Pedro Sánchez ha vuelto a las andadas, al intentar resucitar el Gobierno Frankenstein con Podemos y los independentistas para lograr su sueño de instalarse en La Moncloa. Pero se ha equivocado de aliados. Después de apoyar el artículo 155, de llamar racista a Quim Torra y de endurecer su discurso contra los golpistas no puede esperar el apoyo de ERC, PdCat y los proetarras por mucho que estén deseando laminar a Rajoy. Y en el hipotético caso de que lo hicieran, el secretario general del PSOE tendría que pagar una factura tan alta como retractarse de sus palabras y ceder a las reivindicaciones de los partidos que quieren romper España.
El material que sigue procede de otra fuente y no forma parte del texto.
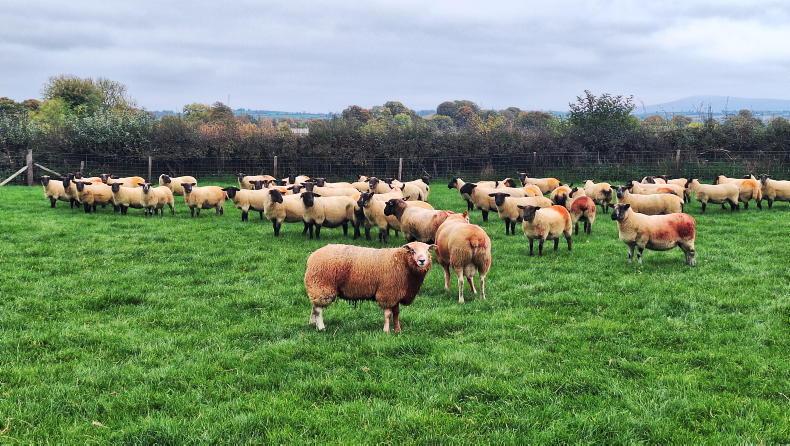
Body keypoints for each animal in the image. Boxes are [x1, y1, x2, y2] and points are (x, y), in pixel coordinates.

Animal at [305, 242, 434, 333]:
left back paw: (312, 323)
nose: (422, 261)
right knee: (318, 309)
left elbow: (396, 313)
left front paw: (398, 330)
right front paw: (386, 331)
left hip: (317, 287)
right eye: (412, 250)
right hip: (322, 286)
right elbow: (388, 314)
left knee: (314, 306)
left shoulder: (396, 293)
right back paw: (321, 327)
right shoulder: (387, 293)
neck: (403, 263)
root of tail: (312, 256)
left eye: (427, 250)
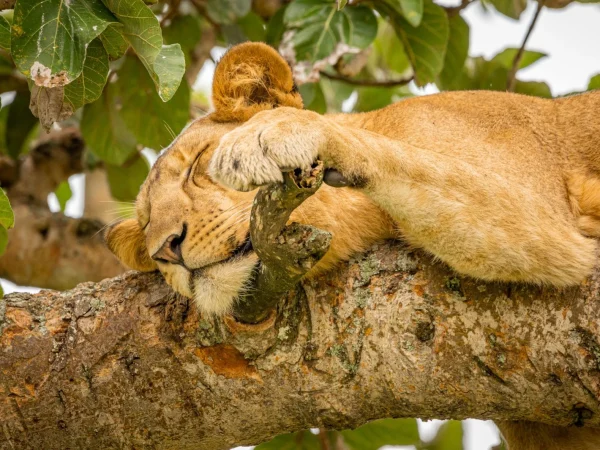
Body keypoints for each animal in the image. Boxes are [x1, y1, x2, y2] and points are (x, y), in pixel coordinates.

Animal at [105, 41, 600, 446]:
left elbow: (397, 153)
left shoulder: (549, 223)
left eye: (197, 166)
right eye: (146, 225)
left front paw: (273, 134)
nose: (165, 249)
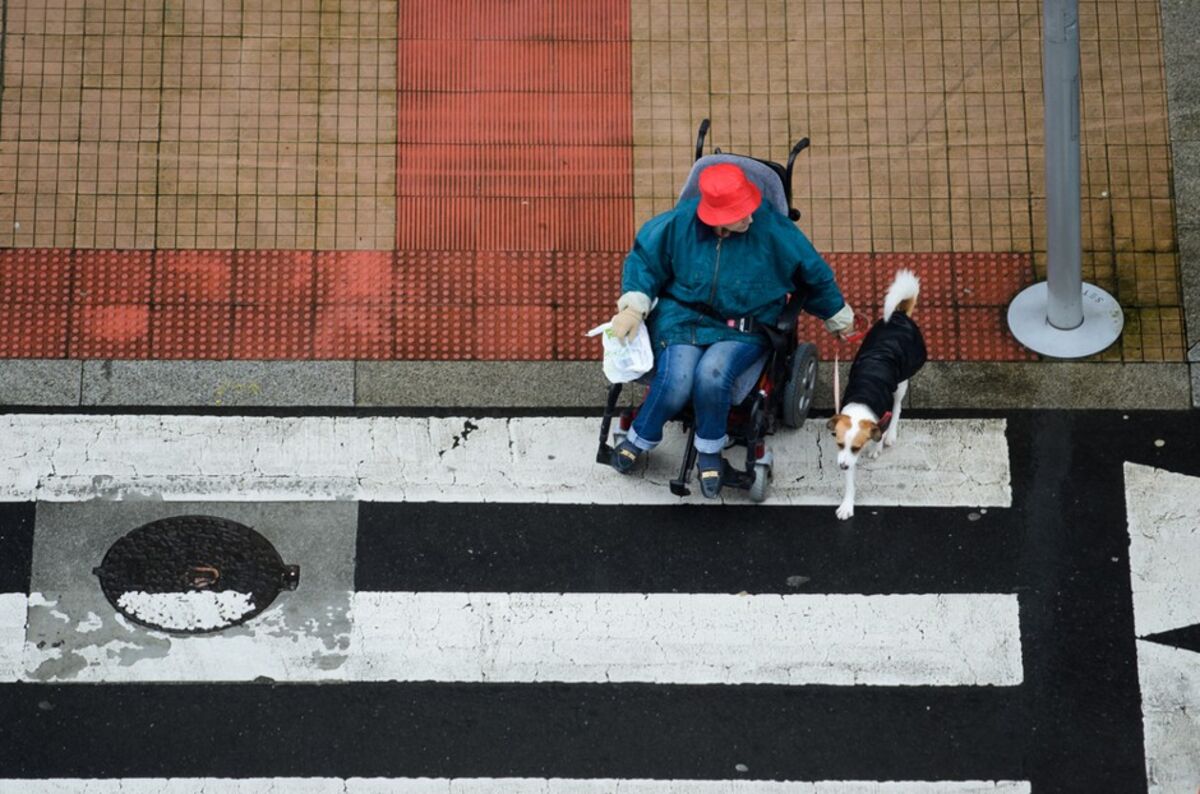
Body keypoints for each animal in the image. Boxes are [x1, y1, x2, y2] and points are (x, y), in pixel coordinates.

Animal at [825, 271, 926, 522]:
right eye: (838, 443)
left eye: (857, 447)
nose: (841, 467)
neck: (863, 399)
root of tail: (899, 315)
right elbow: (850, 484)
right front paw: (847, 504)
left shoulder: (881, 416)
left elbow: (881, 429)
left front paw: (877, 446)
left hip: (901, 382)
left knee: (898, 407)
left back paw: (890, 435)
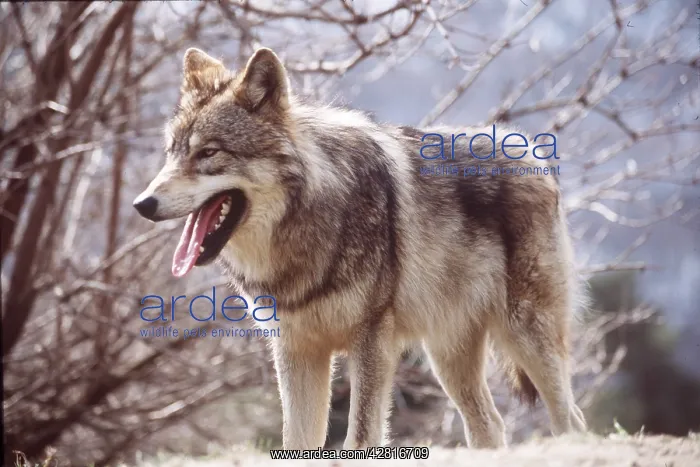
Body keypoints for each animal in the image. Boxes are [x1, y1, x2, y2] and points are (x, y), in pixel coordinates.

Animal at [133, 47, 587, 450]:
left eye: (208, 152)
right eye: (171, 153)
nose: (142, 204)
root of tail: (530, 150)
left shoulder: (371, 341)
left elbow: (362, 436)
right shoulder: (296, 350)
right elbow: (298, 440)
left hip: (525, 333)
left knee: (571, 419)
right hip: (447, 356)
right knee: (489, 426)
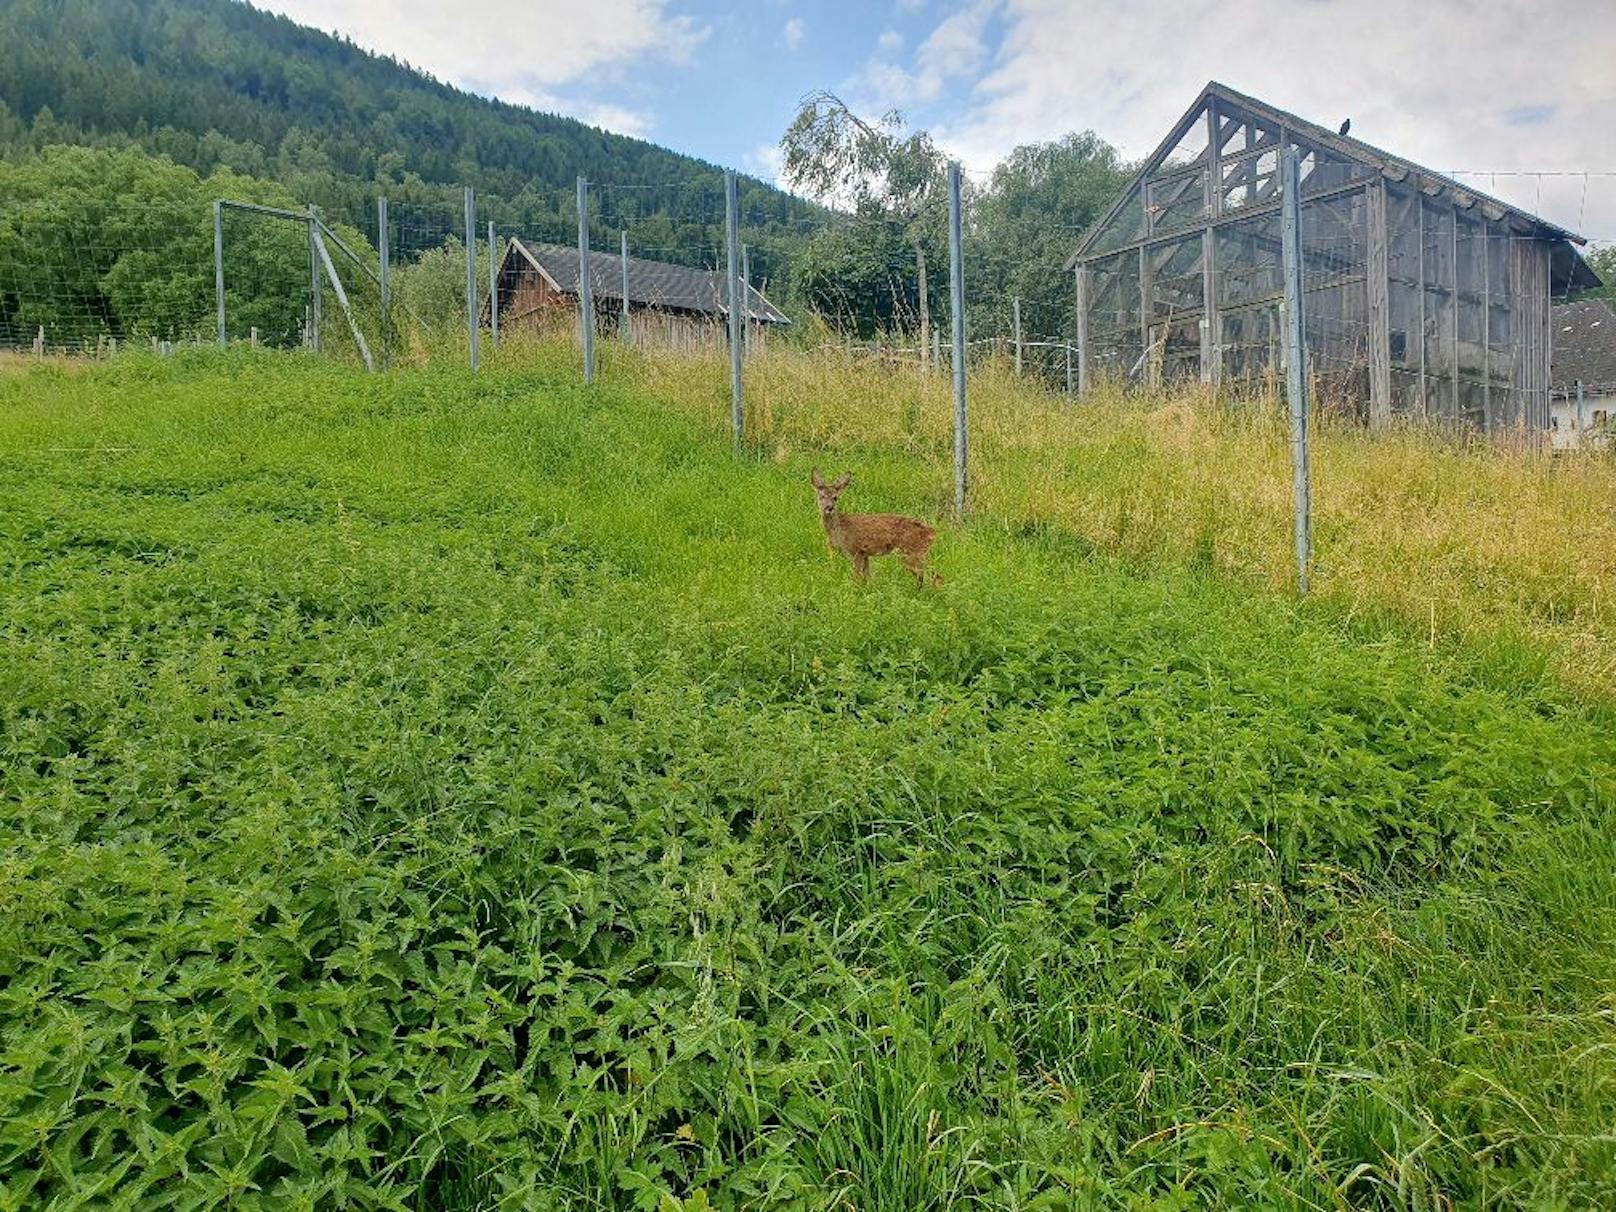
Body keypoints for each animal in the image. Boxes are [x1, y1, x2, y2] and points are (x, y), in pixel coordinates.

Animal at [814, 468, 943, 588]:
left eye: (835, 498)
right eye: (821, 496)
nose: (829, 507)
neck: (839, 529)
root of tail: (932, 533)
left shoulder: (856, 550)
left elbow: (857, 577)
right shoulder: (865, 554)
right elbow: (867, 577)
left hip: (911, 553)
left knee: (929, 575)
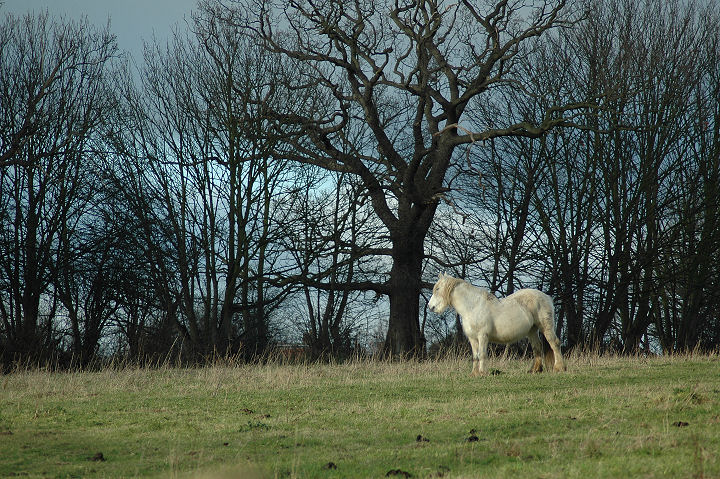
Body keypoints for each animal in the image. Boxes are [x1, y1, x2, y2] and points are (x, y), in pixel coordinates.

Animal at [430, 274, 564, 376]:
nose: (431, 307)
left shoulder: (483, 336)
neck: (472, 307)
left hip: (546, 327)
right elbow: (475, 356)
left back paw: (559, 368)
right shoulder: (472, 338)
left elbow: (482, 354)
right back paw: (534, 370)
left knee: (554, 343)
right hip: (532, 330)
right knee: (537, 347)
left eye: (437, 289)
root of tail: (547, 297)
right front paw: (474, 373)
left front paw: (482, 373)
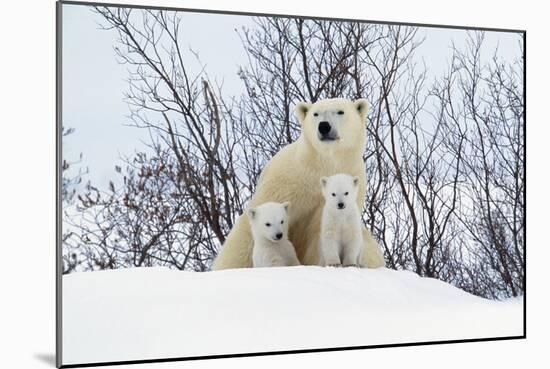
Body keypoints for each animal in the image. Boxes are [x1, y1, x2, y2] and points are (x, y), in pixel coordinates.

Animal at [213, 97, 386, 270]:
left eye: (340, 111)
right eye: (315, 114)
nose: (324, 126)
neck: (323, 163)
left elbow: (320, 232)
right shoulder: (286, 180)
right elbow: (251, 227)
Para empezar, interceder por los políticos encarcelados. Tampoco electoralmente le conviene aliarse con los extremistas de Podemos.
Se ha precipitado. Sin avisar siquiera a sus diputados, ha presentado una moción de censura que se antoja suicida. Solo hubiera tenido éxito en caso de pactar previamente con Ciudadanos, poniendo contra las cuerdas a Pablo Iglesias, que por mucha grima que le de Albert Rivera, se habría visto obligado a sumarse. La moción, además, saldría adelante solo si se compromete a convocar elecciones, el requisito del partido naranja. Una opción que ni a Pablo Iglesias, en plena reforma del chalé, ni a Pedro Sánchez, con el PSOE hundido en las encuestas, les interesa. En realidad, el líder socialista solo aspira a pisar la moqueta del palacio monclovita.
De momento, los intereses partidistas de unos y otros benefician una vez más a Rajoy que sin mover un músculo puede salir victorioso de la moción de censura, dejando de paso en ridículo a Pedro Sánchez. El fracaso de la moción, además, robustecería a Rajoy cuando atraviesa su peor momento político por el incendio catalán y los casos de corrupción embarrando al PP. Y si el presidente del Gobierno sale victorioso de esta emboscada y se enroca en La Moncloa dos años más, el mapa político español puede dar un vuelco.
Pedro Sánchez, que se había erigido en un hombre de Estado con su valiente planteamiento contra los golpistas catalanes, perderá todo su crédito si se arrima a los separatistas de la mano de Pablo Iglesias. Se ha metido en un callejón sin salida del que saldrá magullado. Aún está a tiempo de rectificar. Puede salvar el pellejo si apoya la moción de censura que Ciudadanos ha planteado para disolver las Cortes. Pero es mucho pedir. Él solito cree que puede destruir a Rajoy y ser presidente del Gobierno. Una vez más, va a pinchar en hueso. Y lo peor para el PSOE, sus grandes adversarios, Rajoy y Rivera, saldrán beneficiados del fiasco socialista. Pedro Sánchez se ha quitado la careta y vuelve a ser el chisgarabís de siempre.